──────── Provided passage

Can you expand on the Finnish? Is it engrained in the language somehow?
I don't really speak Finnish, so probably someone can expand better, but AFAIK they don't have a word for Please. When I was in Finland I went to a coffee place with a friend, and noticed he said "yksi kahvi" which literally means one coffee, when he got his coffee he said "Kiitos" (thanks), I noticed no one used any recurring word that could mean Please, so I asked my friend and he said something like "They're all being polite, we just don't have a word for please, one could say something like: I would like a coffee, Thanks. But that's just overcomplicated"
Native here. I think this is pretty accurate. Politeness is usually tied to other phrasings or modes of speaking, and as an ESL speaker I just think "please" is just a word that gets sprinkled in. In everyday conversations like buying something, it's kinda more polite to get the thing over with as fast as possible. If you just want a coffee, you don't need more than "hey" and "thanks" to be nice, right?
That said, it's definitely not impossible to be explicitly polite: "Ole hyvä"/"Olkaa hyvä" ("[You] (2p. sg./pl.) be kind") is basically "please" as in "could you do..." or "here you go, have this" or "go ahead and do that" depending on context. "Ole kiltti" ("[You] (2p.sg.) be nice") is "please" as in "would you be especially kind to do..." But as you can see, these are basically direct orders, it's "be kind", not "please be kind".
So like impolite would be "give me a coffee", polite is "would you give me a coffee?" instead of "coffee please". Makes sense, thanks!

────────────────

### Given exercise 1
Answer these from the Finnish politeness thread:
(a) What does "yksi kahvi" literally mean?
(b) How is "Ole kiltti" translated in English?
(c) What phrase does the last comment give as an impolite way to ask for coffee?
### Given exercise 2
Summarize the Finnish politeness thread in two sentences.
### Given exercise 3
Reproduce the Finnish politeness thread from "Native here. I" up to and including "be nice, right?".

──────── Data

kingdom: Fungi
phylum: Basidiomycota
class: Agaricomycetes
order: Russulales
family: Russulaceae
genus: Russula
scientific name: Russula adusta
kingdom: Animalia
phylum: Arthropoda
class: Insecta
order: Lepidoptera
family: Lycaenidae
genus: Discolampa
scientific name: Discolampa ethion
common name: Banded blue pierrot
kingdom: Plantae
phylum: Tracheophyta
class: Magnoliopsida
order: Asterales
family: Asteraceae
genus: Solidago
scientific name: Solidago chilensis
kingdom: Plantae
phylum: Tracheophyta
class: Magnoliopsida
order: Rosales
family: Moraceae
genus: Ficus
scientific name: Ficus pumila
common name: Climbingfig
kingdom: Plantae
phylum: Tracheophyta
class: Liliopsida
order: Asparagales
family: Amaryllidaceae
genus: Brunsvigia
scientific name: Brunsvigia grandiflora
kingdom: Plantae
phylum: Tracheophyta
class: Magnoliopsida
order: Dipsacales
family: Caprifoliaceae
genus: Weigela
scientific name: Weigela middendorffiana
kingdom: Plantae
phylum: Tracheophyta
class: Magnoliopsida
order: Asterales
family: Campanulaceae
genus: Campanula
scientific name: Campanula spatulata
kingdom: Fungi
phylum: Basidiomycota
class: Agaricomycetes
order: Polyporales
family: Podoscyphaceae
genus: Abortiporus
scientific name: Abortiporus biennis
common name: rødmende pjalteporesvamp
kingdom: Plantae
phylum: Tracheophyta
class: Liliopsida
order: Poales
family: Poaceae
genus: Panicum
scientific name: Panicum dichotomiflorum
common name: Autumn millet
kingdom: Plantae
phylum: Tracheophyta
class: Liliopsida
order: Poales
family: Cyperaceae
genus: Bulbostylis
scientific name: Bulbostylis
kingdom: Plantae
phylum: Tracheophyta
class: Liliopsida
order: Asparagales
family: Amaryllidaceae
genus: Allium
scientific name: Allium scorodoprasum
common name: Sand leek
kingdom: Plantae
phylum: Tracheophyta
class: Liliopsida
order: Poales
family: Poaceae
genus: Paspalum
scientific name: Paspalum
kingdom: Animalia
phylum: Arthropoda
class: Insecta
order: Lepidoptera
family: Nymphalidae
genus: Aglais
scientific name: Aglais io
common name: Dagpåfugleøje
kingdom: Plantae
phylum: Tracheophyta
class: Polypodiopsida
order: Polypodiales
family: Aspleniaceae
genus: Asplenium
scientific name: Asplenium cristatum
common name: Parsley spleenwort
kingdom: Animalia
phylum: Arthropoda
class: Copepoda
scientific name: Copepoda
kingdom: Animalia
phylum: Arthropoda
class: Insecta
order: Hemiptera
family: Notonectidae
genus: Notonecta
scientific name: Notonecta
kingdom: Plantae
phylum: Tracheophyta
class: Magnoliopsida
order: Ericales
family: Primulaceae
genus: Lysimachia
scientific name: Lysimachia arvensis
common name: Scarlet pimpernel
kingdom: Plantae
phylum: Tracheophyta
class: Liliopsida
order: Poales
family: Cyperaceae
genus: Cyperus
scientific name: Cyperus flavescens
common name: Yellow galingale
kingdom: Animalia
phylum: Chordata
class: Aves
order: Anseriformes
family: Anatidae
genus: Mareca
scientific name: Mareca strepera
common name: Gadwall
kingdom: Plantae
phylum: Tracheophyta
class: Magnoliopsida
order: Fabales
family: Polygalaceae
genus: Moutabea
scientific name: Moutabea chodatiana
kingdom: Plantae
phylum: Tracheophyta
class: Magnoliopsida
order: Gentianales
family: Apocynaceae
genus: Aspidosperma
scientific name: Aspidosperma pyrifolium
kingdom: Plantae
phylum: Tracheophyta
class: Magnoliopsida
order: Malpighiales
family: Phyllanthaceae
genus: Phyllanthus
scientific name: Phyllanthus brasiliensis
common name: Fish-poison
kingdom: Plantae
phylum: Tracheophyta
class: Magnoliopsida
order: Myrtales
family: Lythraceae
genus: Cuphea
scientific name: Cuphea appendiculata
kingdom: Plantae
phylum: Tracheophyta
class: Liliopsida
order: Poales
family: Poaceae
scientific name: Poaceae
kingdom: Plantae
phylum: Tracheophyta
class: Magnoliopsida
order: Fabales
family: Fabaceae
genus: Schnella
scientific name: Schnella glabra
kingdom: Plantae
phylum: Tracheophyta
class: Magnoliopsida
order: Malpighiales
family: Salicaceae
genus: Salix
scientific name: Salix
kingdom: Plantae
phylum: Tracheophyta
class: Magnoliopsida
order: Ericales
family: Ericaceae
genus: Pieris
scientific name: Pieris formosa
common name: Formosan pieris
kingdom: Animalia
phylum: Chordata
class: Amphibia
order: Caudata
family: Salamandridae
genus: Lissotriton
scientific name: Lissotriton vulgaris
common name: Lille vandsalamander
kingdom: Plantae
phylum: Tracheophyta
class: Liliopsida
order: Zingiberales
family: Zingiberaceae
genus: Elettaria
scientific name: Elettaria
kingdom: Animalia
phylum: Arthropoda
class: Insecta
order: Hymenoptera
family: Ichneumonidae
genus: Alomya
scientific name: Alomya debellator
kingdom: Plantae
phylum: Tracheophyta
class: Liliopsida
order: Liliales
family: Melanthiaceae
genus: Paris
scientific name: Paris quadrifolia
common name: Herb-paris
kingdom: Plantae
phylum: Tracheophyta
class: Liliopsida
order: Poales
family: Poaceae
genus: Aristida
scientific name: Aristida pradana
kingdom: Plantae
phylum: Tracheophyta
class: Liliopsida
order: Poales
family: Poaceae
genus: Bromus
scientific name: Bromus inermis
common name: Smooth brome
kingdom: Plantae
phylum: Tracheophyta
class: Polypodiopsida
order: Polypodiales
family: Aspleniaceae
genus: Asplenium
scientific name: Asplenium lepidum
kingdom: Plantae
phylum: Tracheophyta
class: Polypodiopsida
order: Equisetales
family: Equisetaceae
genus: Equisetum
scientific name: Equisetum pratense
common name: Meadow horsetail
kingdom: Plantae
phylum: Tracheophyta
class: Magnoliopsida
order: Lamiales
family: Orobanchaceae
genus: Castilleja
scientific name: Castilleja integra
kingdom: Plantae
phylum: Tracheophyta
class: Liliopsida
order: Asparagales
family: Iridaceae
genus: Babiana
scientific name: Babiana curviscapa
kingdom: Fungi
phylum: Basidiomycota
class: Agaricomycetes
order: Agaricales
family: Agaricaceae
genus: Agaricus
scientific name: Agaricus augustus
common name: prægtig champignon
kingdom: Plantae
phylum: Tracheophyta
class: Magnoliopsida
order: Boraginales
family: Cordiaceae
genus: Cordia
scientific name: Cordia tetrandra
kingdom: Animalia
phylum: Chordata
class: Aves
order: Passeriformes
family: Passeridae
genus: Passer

────────────────

### Right answer 1
(a) One coffee.
(b) "[You] (2p.sg.) be nice."
(c) "give me a coffee"

### Right answer 2
A commenter who does not really speak Finnish reports that Finnish seems to have no word for "please," and a Finnish friend explained that people are being polite without one. A native speaker agrees, saying politeness is tied to other phrasings, and notes that "Ole hyvä" and "Ole kiltti" can work like "please" but are basically direct orders.

### Right answer 3
Native here. I think this is pretty accurate. Politeness is usually tied to other phrasings or modes of speaking, and as an ESL speaker I just think "please" is just a word that gets sprinkled in. In everyday conversations like buying something, it's kinda more polite to get the thing over with as fast as possible. If you just want a coffee, you don't need more than "hey" and "thanks" to be nice, right?